As readers of my blog already know, I resigned from IBM in 2000 to start a business around a concept I called “Wireless Interactive Radio,” or WIR. You can read the full story of my entrepreneurial venture in another post, but the basic idea of WIR was this: I’m driving down the road, hear something of interest on the radio, touch a button on my dashboard, and voila! A web link to that item (song, ad, news story, etc.) is logged in my online account, making further exploration possible at a more convenient time. I envisioned WIR as the digital bridge between two silos of content that are still largely seperated today ~ terrestrial radio and the Internet ~ a vast opportunity, as most humans use both (albeit not collaboratively).

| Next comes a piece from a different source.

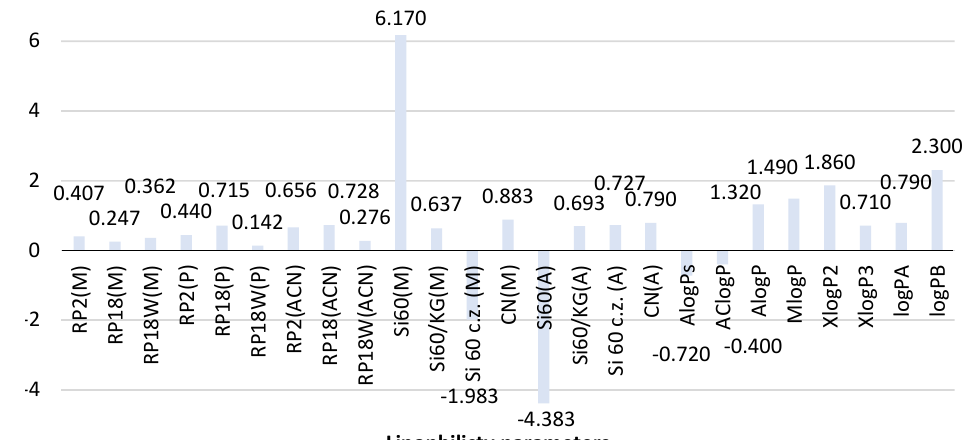
Figure 3. Comparison of the lipophilicity parameters of phenformin obtained using different methods. ACN-acetonitrile; A-acetone, M-methanol, P-propan-1-ol-organic modifier in the mobile phase, Si60-silica gel plates, Si60c.z.-silica gel plates with concentrating zone, Si60/KG-chromatographic plates precoated with the mixture of silica gel60 and Kieselguhr F 254 , CN-silica gel modified with cyano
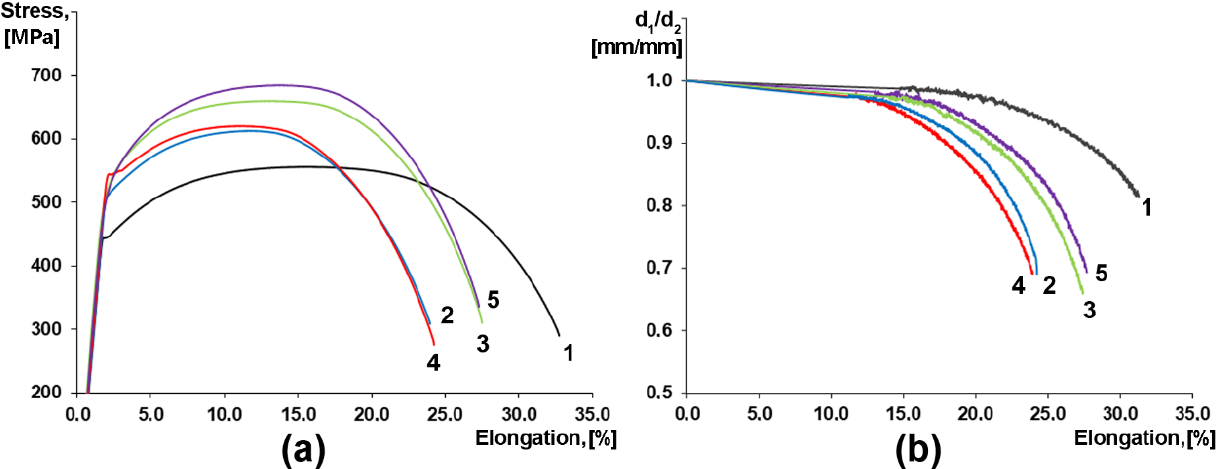
Figure 6. Taylor factors in TD for the central areas of the pipeline steel plates after TMCP.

My venture did not launch for several reasons, one of which is that it required the development, installation and operation of an extensive network of radio monitoring stations ~ essentially robotic ears that listened 24 by 365 to every radio station in the land, indexing what they heard. That undertaking alone was far too ambitious for my limited resources (try telling that to an entrepreneur), but not for a company that might surprise you: Google.
Indeed, about ten years ago Google quietly deployed thousands of radio monitoring stations across the United States. They are still out there today ~ mostly unplugged. Google also bought a rather conventional radio ad insertion company called dMarc. Billed as “Adsense for Audio,” dMarc did pretty much what you might expect ~ insert ads into the air space reserved by radio stations for commercials. “Adsense for Audio” eventually got mothballed by Google, but not before Google learned a few things about the world’s most pervasive platform for wireless content delivery.

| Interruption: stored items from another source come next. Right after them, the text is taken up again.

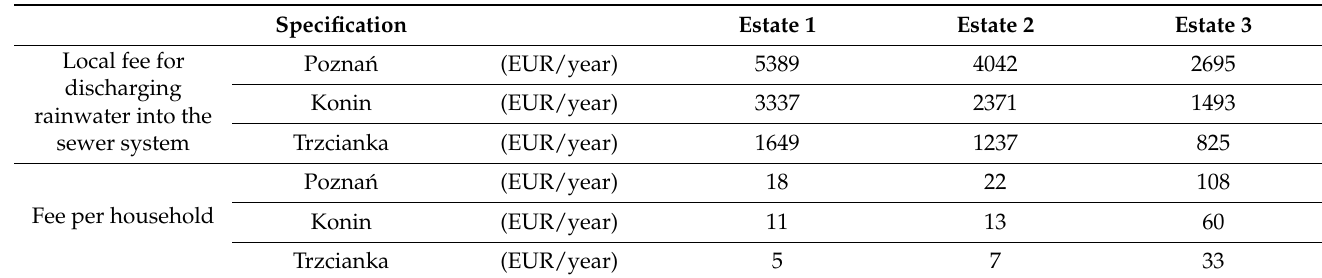
Table 12. Fees for rainwater discharge in the analyzed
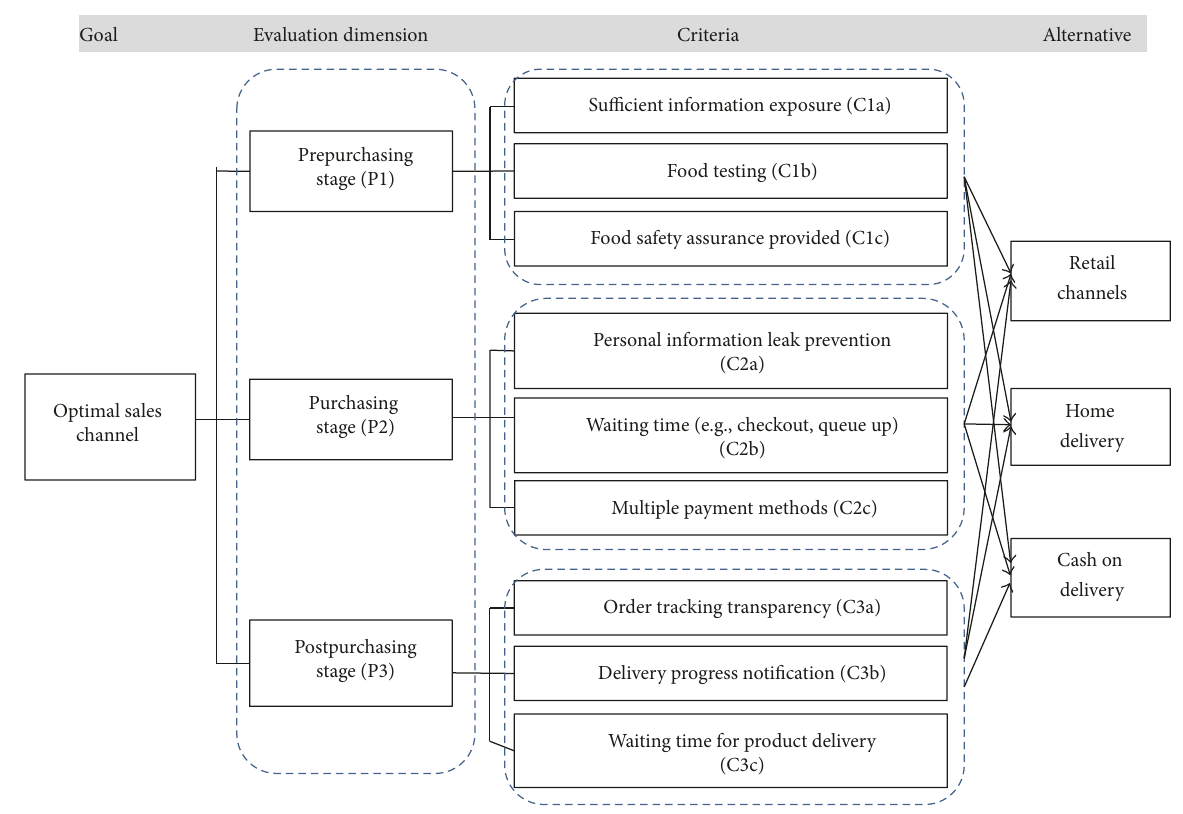
Figure 1: Architecture diagram of fresh snack food marketing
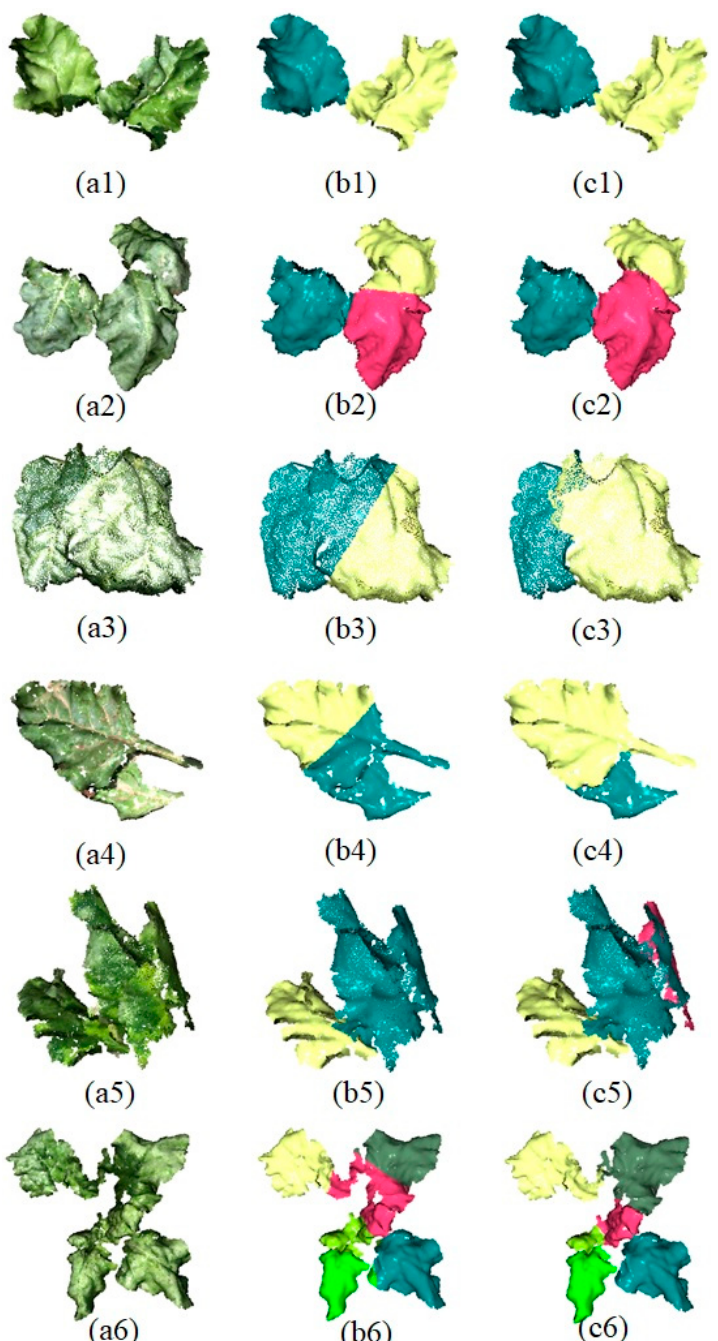
Figure 7. Visualization of leaf segmentation results using SBF and K-means clustering algorithm. ( a1 – a6 ) are the original leaf point clouds with different complex; ( b1 – b6 ) are the leaves separated with the K-means clustering algorithm; ( c1 – c6 ) are the leaves separated with the SBF. Table 3 evaluated the performance of SBF and K-means clustering algorithm in segmenting overlapping leaves. The t-test was used to compare the average of precision, recall, and f1-score of these two methods (Table 4). In addition, the results of Table 3 were expressed in boxplots (Figure 8). The SBF method produced a higher F1-Score, ranging from 0.83 to 0.97, a precision value ranging from 0.91 to 0.93, and a recall value ranging from 0.79 to 0.83, respectively, as shown in Table 3. The corresponding indicators for K-means were 0.75~0.79 for F1-Score, 0.87~0.88 for precision, 0.76~0.79 for recall. Compared with the K-means clustering algorithm, SBF has higher mean values and lower standard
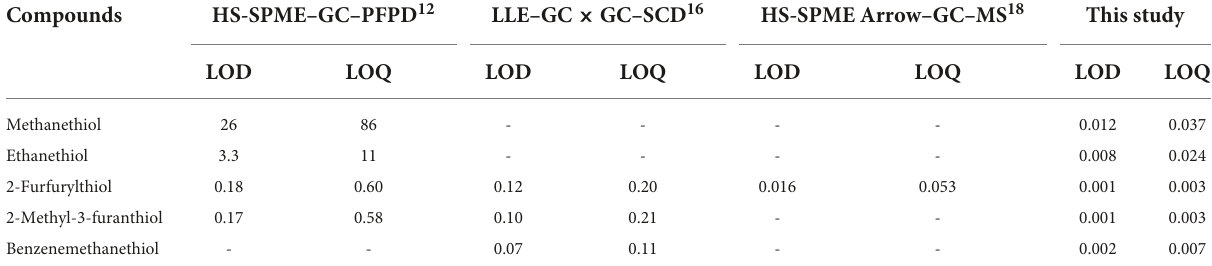
TABLE 4 Comparison of analytical methods for thiols in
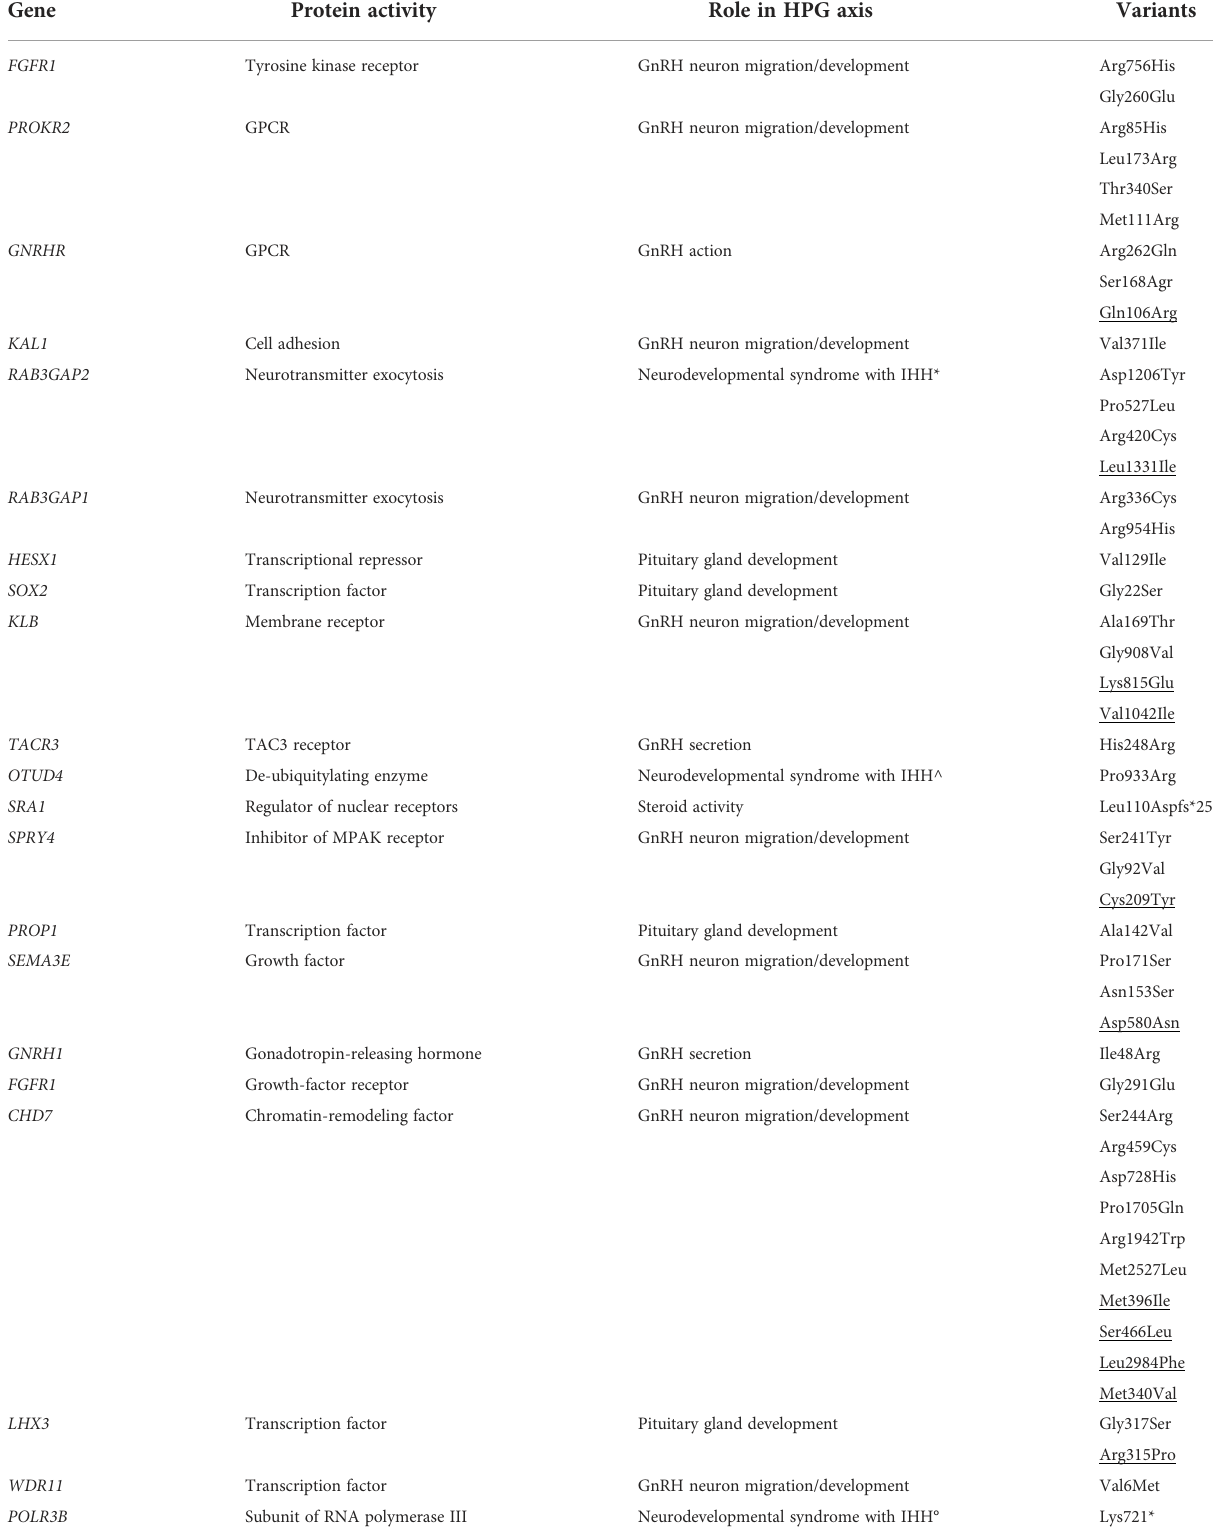
TABLE 1 Rare variants in IHH-related genes identi fi ed in FHA patients according to Caronia et al., 2011 and Delaney et al.,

Then Google hired my former business partner, an executive with the Radio Advertising Bureau, and a seasoned pro who admittedly knows nothing about technology but everything about radio. Why? To learn as much as they could about the radio business.
So why all this interest by Google in traditional radio with its 100 year old technology? One reason is clear ~ radio is a $17 Billion behemoth in the advertising business, and Google wanted their fair share. More than half of Americans still tune into the car radio when we drive. But with the announcement of Google Glass, a hands free device, I am seeing the old radio business model emerge with sparkling new digital technology. And Google Maps is the bridge.

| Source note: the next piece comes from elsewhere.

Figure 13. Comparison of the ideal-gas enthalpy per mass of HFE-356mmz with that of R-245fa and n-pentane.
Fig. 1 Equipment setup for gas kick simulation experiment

It’s been said that all politics is local. I submit all advertising is local too, and Google knows it. The closer you are to the point of sale when your interest is piqued, whether practically or geographically, the more likely it is you will buy. So it only makes sense for advertisers to know where you are at any given moment so they can pitch you products and services that are close-by.
Companies like HearPlanet also understand this, and use Google maps to geo-tag points of interest with an audio file, so that as you drive down the road “tuned in” to a “channel” of interest (say, “historical markers” or “wineries”), your in-vehicle device will play those files over the car speakers, just like radio. The difference is, you not only get to choose your preferred type of content, you also get to choose the range of your channel. In that way, you won’t hear content for places that are so far away as to be irrelevant, such as the ad for a San Francisco taxi company I heard on Pandora the other day (I live in Virginia, so that would be one whopper of a fare).
With applications like HearPlanet, you can have precise control over what you hear in your car, and will have the option of knowing what’s of interest right around you, that is, what’s local. My personal vote is for the following two developments:
So I see all the pieces coming together ~ content, advertising, infrastructure, and mobile devices ~ to create the new radio. And unless someone knocks them off their hill, Google will be king.